#### [Directions]
Write out every line of the data below, keeping each character as it stands.

#### [Input for this task]
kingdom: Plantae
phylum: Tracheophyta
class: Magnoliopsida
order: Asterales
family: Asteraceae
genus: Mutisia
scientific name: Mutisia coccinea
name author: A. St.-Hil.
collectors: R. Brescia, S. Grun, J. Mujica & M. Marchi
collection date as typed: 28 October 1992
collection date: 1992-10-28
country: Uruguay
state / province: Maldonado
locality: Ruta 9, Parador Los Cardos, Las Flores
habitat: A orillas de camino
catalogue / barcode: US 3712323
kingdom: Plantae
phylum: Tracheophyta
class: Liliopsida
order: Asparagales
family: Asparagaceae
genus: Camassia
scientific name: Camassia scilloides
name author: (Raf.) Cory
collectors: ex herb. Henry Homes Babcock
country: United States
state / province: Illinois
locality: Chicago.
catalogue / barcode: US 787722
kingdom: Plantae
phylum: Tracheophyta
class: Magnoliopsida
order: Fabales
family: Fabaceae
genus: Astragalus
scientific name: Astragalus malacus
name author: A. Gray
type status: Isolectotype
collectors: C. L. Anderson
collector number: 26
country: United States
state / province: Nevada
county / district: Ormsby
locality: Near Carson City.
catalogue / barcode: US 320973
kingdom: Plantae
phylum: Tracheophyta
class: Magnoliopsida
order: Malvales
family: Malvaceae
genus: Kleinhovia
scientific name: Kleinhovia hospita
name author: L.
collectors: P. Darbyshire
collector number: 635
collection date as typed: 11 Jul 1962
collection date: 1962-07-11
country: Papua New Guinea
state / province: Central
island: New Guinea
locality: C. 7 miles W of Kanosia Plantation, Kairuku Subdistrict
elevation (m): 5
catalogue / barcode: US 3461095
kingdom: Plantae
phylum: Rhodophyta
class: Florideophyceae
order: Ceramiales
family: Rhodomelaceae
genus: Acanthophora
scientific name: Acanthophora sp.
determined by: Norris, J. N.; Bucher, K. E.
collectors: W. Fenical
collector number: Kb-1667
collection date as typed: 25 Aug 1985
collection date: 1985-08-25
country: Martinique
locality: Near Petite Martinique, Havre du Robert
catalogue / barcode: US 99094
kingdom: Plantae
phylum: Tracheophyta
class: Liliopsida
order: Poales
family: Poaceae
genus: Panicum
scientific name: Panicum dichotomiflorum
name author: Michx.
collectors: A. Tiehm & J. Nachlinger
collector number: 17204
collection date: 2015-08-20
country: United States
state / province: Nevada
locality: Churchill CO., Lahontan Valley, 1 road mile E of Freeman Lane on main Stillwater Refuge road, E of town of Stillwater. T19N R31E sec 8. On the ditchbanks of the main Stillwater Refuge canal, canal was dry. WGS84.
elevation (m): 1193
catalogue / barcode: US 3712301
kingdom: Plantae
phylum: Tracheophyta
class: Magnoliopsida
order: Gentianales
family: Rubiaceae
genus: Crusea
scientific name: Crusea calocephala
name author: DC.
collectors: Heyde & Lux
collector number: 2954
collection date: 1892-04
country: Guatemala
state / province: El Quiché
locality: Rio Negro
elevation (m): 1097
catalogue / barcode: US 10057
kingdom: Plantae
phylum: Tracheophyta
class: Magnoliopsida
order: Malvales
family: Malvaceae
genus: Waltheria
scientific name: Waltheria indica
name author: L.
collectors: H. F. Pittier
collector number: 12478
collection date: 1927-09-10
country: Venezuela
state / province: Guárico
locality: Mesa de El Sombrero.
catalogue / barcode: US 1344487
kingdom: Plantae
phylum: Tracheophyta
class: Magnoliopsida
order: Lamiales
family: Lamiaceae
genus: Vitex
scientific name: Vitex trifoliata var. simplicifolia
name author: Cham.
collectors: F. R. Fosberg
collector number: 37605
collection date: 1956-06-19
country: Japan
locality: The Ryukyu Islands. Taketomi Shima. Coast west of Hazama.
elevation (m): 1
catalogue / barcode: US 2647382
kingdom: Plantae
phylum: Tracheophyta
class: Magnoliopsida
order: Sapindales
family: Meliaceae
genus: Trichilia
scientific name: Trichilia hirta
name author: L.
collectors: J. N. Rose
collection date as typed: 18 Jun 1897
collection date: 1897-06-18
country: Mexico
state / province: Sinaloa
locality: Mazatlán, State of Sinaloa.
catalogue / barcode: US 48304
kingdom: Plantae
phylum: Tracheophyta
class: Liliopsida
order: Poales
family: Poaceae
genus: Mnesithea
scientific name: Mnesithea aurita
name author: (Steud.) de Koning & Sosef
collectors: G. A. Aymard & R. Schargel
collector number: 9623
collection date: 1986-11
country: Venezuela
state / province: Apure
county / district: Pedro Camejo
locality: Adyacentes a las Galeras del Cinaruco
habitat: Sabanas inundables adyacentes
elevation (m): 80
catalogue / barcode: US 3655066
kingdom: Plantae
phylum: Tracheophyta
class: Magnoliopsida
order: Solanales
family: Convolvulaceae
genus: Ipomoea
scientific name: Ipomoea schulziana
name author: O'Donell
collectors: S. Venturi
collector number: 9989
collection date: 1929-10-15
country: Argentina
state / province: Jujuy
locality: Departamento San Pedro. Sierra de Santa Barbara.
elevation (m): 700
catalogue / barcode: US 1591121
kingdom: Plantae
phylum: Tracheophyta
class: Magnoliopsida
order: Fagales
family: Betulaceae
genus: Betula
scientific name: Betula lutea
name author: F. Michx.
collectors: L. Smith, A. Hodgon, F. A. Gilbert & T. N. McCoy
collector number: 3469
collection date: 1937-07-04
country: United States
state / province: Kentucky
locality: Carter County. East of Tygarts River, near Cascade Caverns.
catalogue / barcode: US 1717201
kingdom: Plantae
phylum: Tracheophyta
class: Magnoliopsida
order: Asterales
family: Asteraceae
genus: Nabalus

#### [Worked solution]
kingdom: Plantae
phylum: Tracheophyta
class: Magnoliopsida
order: Asterales
family: Asteraceae
genus: Mutisia
scientific name: Mutisia coccinea
name author: A. St.-Hil.
collectors: R. Brescia, S. Grun, J. Mujica & M. Marchi
collection date as typed: 28 October 1992
collection date: 1992-10-28
country: Uruguay
state / province: Maldonado
locality: Ruta 9, Parador Los Cardos, Las Flores
habitat: A orillas de camino
catalogue / barcode: US 3712323
kingdom: Plantae
phylum: Tracheophyta
class: Liliopsida
order: Asparagales
family: Asparagaceae
genus: Camassia
scientific name: Camassia scilloides
name author: (Raf.) Cory
collectors: ex herb. Henry Homes Babcock
country: United States
state / province: Illinois
locality: Chicago.
catalogue / barcode: US 787722
kingdom: Plantae
phylum: Tracheophyta
class: Magnoliopsida
order: Fabales
family: Fabaceae
genus: Astragalus
scientific name: Astragalus malacus
name author: A. Gray
type status: Isolectotype
collectors: C. L. Anderson
collector number: 26
country: United States
state / province: Nevada
county / district: Ormsby
locality: Near Carson City.
catalogue / barcode: US 320973
kingdom: Plantae
phylum: Tracheophyta
class: Magnoliopsida
order: Malvales
family: Malvaceae
genus: Kleinhovia
scientific name: Kleinhovia hospita
name author: L.
collectors: P. Darbyshire
collector number: 635
collection date as typed: 11 Jul 1962
collection date: 1962-07-11
country: Papua New Guinea
state / province: Central
island: New Guinea
locality: C. 7 miles W of Kanosia Plantation, Kairuku Subdistrict
elevation (m): 5
catalogue / barcode: US 3461095
kingdom: Plantae
phylum: Rhodophyta
class: Florideophyceae
order: Ceramiales
family: Rhodomelaceae
genus: Acanthophora
scientific name: Acanthophora sp.
determined by: Norris, J. N.; Bucher, K. E.
collectors: W. Fenical
collector number: Kb-1667
collection date as typed: 25 Aug 1985
collection date: 1985-08-25
country: Martinique
locality: Near Petite Martinique, Havre du Robert
catalogue / barcode: US 99094
kingdom: Plantae
phylum: Tracheophyta
class: Liliopsida
order: Poales
family: Poaceae
genus: Panicum
scientific name: Panicum dichotomiflorum
name author: Michx.
collectors: A. Tiehm & J. Nachlinger
collector number: 17204
collection date: 2015-08-20
country: United States
state / province: Nevada
locality: Churchill CO., Lahontan Valley, 1 road mile E of Freeman Lane on main Stillwater Refuge road, E of town of Stillwater. T19N R31E sec 8. On the ditchbanks of the main Stillwater Refuge canal, canal was dry. WGS84.
elevation (m): 1193
catalogue / barcode: US 3712301
kingdom: Plantae
phylum: Tracheophyta
class: Magnoliopsida
order: Gentianales
family: Rubiaceae
genus: Crusea
scientific name: Crusea calocephala
name author: DC.
collectors: Heyde & Lux
collector number: 2954
collection date: 1892-04
country: Guatemala
state / province: El Quiché
locality: Rio Negro
elevation (m): 1097
catalogue / barcode: US 10057
kingdom: Plantae
phylum: Tracheophyta
class: Magnoliopsida
order: Malvales
family: Malvaceae
genus: Waltheria
scientific name: Waltheria indica
name author: L.
collectors: H. F. Pittier
collector number: 12478
collection date: 1927-09-10
country: Venezuela
state / province: Guárico
locality: Mesa de El Sombrero.
catalogue / barcode: US 1344487
kingdom: Plantae
phylum: Tracheophyta
class: Magnoliopsida
order: Lamiales
family: Lamiaceae
genus: Vitex
scientific name: Vitex trifoliata var. simplicifolia
name author: Cham.
collectors: F. R. Fosberg
collector number: 37605
collection date: 1956-06-19
country: Japan
locality: The Ryukyu Islands. Taketomi Shima. Coast west of Hazama.
elevation (m): 1
catalogue / barcode: US 2647382
kingdom: Plantae
phylum: Tracheophyta
class: Magnoliopsida
order: Sapindales
family: Meliaceae
genus: Trichilia
scientific name: Trichilia hirta
name author: L.
collectors: J. N. Rose
collection date as typed: 18 Jun 1897
collection date: 1897-06-18
country: Mexico
state / province: Sinaloa
locality: Mazatlán, State of Sinaloa.
catalogue / barcode: US 48304
kingdom: Plantae
phylum: Tracheophyta
class: Liliopsida
order: Poales
family: Poaceae
genus: Mnesithea
scientific name: Mnesithea aurita
name author: (Steud.) de Koning & Sosef
collectors: G. A. Aymard & R. Schargel
collector number: 9623
collection date: 1986-11
country: Venezuela
state / province: Apure
county / district: Pedro Camejo
locality: Adyacentes a las Galeras del Cinaruco
habitat: Sabanas inundables adyacentes
elevation (m): 80
catalogue / barcode: US 3655066
kingdom: Plantae
phylum: Tracheophyta
class: Magnoliopsida
order: Solanales
family: Convolvulaceae
genus: Ipomoea
scientific name: Ipomoea schulziana
name author: O'Donell
collectors: S. Venturi
collector number: 9989
collection date: 1929-10-15
country: Argentina
state / province: Jujuy
locality: Departamento San Pedro. Sierra de Santa Barbara.
elevation (m): 700
catalogue / barcode: US 1591121
kingdom: Plantae
phylum: Tracheophyta
class: Magnoliopsida
order: Fagales
family: Betulaceae
genus: Betula
scientific name: Betula lutea
name author: F. Michx.
collectors: L. Smith, A. Hodgon, F. A. Gilbert & T. N. McCoy
collector number: 3469
collection date: 1937-07-04
country: United States
state / province: Kentucky
locality: Carter County. East of Tygarts River, near Cascade Caverns.
catalogue / barcode: US 1717201
kingdom: Plantae
phylum: Tracheophyta
class: Magnoliopsida
order: Asterales
family: Asteraceae
genus: Nabalus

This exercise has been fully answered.